EXERCISES:
1. Reproduce word for word the part of the column on higher education below, beginning at the words "One of the problems" and stopping after "the Boston Harbor.".
2. Pick up the column on higher education below and write on from its last sentence.

SOURCE EXTRACT:
------------------------------------------------------------

Musings of an Educational Entrepreneur


By Benjamin Franklin

This column gives education leaders the opportunity to discuss higher education issues. For more information contact Jenny Faubert at 920-264-0199 or jfaubert@careereducationreview.net.

Ben Franklin here!

One of the problems we had in the colonies was the monopolization of trade by the Crown. Through the use of taxes, tariffs, and regulation, King George and his cronies sought to control commerce and prevent our colonists from making a living. The Bostonians revolted and decided to dress up as natives and demonstrated civil disobedience, with the now famous, tossing of tea into the Boston Harbor.

In today’s American higher education community, there is a similar monopoly over higher education.

Large government owned institutions unfairly compete with private enterprise or private community based educational institutions. The universities have become powerful political forces that are immune to criticism, efficiency, and effectiveness.

The government has decided that these institutions are above criticism or even certain laws. For example, the University of North Carolina carried on a degree mill, which conferred credit to students who never went to class. This lasted almost 16 years. Did they lose their accreditation? Did they lose their Title IV funding? Did they pay back the millions of dollars illegally distributed? The University of Central Florida spent $99 million on construction projects unauthorized by the state. Did they lose the recognition by the department of education for administrative incapability? There are many examples of public institutions failing to meet standards or regulations, with little or no action taken against them. They are not only too big to fail, but they also are not allowed to fail.

------------------------------------------------------------

INFORMATION PROVIDED:
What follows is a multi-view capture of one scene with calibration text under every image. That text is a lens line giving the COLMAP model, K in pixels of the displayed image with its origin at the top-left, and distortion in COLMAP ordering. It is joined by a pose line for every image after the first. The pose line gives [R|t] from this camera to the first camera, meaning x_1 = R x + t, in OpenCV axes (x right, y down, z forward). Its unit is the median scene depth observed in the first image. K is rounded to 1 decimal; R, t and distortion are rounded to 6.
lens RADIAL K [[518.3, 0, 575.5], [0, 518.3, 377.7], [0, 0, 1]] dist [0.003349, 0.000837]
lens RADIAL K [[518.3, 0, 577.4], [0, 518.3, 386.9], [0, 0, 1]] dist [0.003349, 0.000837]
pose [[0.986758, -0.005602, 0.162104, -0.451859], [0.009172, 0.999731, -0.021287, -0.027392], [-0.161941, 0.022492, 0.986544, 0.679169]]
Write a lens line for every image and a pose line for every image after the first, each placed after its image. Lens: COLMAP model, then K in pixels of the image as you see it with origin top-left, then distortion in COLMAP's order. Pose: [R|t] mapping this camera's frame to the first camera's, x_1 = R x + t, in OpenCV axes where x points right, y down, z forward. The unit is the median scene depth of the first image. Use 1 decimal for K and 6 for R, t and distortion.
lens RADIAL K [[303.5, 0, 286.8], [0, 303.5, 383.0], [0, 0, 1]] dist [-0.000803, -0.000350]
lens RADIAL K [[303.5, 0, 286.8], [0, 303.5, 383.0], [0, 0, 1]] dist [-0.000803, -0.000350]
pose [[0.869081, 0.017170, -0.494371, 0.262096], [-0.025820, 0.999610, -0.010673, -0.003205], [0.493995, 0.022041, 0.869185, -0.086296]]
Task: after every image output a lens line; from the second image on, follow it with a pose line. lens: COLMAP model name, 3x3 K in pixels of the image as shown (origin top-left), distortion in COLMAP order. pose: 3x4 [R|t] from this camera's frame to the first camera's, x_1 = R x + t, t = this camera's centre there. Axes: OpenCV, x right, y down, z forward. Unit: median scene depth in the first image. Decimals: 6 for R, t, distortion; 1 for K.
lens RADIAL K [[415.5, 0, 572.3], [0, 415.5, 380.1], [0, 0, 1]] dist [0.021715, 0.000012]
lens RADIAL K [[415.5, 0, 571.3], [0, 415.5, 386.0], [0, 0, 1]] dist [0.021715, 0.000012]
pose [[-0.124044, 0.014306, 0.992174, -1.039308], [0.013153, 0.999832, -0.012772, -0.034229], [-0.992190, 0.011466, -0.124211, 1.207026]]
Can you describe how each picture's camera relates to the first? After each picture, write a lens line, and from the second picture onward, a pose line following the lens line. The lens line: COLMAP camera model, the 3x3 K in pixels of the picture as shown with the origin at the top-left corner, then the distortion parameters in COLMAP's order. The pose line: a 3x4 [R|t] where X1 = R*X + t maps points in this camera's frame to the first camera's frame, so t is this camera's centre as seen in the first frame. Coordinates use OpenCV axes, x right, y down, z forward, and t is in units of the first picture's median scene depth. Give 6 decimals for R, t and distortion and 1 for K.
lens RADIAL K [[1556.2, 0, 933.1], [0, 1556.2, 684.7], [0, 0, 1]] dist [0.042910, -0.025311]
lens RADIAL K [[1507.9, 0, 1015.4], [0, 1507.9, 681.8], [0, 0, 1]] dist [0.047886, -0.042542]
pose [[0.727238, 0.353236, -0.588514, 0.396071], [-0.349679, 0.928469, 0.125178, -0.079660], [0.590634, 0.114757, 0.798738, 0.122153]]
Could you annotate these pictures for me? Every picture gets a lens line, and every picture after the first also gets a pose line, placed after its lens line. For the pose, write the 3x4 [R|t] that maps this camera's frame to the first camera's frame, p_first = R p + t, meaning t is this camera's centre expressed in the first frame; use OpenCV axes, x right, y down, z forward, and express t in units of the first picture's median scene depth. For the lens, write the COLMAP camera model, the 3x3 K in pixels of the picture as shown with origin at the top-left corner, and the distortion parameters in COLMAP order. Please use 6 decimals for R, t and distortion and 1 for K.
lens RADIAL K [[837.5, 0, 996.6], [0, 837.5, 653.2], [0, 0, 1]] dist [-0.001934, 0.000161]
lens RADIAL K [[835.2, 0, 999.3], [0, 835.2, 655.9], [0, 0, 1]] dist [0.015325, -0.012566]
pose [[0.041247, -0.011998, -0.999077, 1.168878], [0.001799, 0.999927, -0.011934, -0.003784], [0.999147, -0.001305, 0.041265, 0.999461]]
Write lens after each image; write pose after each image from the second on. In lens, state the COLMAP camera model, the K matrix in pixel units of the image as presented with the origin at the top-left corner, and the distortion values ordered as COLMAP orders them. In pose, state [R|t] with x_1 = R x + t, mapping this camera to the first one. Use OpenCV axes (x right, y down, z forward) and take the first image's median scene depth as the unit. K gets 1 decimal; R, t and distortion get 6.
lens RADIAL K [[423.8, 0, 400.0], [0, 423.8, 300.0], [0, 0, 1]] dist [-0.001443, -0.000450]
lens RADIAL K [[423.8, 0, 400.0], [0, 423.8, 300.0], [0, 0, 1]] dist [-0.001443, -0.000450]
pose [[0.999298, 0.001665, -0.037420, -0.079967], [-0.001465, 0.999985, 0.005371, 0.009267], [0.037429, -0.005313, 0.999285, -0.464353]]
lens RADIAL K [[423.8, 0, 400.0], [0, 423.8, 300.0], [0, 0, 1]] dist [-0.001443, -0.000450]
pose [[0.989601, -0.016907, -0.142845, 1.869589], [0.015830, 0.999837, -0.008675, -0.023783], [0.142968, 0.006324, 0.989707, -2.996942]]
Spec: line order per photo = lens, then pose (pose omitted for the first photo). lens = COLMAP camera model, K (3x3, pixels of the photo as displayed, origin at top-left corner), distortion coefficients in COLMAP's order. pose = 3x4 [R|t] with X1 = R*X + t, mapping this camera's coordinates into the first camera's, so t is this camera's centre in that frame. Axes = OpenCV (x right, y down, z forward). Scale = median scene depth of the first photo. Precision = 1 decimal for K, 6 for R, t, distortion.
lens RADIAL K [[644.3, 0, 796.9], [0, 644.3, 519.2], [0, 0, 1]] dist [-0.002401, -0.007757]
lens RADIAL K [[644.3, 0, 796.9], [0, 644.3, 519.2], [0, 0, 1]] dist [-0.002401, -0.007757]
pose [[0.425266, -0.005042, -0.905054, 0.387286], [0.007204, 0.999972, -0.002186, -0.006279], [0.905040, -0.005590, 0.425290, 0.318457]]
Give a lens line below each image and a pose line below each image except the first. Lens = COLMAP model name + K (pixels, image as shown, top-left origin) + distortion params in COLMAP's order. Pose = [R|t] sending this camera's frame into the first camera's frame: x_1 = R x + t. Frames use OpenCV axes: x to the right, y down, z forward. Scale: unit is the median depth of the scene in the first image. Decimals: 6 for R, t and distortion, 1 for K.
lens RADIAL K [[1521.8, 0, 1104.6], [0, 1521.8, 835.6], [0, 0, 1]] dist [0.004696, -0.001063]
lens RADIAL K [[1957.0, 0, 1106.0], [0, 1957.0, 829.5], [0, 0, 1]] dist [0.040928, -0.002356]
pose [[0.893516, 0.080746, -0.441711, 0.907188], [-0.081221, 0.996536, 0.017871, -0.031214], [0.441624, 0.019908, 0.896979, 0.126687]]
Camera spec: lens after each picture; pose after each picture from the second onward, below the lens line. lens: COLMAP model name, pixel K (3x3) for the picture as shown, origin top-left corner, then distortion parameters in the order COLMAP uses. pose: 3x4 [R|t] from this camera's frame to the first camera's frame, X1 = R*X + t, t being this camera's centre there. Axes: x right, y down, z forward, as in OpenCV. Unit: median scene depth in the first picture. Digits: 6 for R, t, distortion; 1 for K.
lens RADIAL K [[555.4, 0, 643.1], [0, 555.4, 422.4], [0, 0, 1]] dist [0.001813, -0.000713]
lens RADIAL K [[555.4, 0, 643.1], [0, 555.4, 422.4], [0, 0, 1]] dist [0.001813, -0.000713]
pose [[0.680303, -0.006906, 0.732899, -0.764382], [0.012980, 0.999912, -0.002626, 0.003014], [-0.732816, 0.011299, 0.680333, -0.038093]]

------------------------------------------------------------

YOUR RESPONSES:
1.
One of the problems we had in the colonies was the monopolization of trade by the Crown. Through the use of taxes, tariffs, and regulation, King George and his cronies sought to control commerce and prevent our colonists from making a living. The Bostonians revolted and decided to dress up as natives and demonstrated civil disobedience, with the now famous, tossing of tea into the Boston Harbor.

2.
A monopoly is defined as: “The exclusive possession or control of the supply of, or trade in a commodity or service.” The state universities and the community colleges clearly meet this definition and provide an unfair advantage over the private and for-profit educational community. Even though I started a career school in 1741, when there were no public educational offerings, I see today a system of unfair competition and unfettered abuse by the government, which makes basic operations for private institutions difficult, if not impossible to achieve. When higher education was only for the privileged and few professions required a college degree, private education flourished as the wealthy were able to choose schools that met their specific needs.

Today, our complex society requires significant post-secondary education, and the state universities, with their huge subsidies and under market tuition, are forcing many century old institutions to close their doors.

Even worse, these union dominated, money-hungry public institutions have created a hostile environment supported by their publicly elected owners to force for-profit and family owned (like mine) schools (businesses) to close, and often precipitously, by rabid regulators (like King George’s redcoats). While I admit there were some Charlatans who should have been placed in pillory stocks in front of city hall, the actions of the states and the federal government demonstrated the anti-competitive feelings and protection in their dominance.

Private education is an important and critical resource in our country. Instead of competing with it, our government should be protecting it.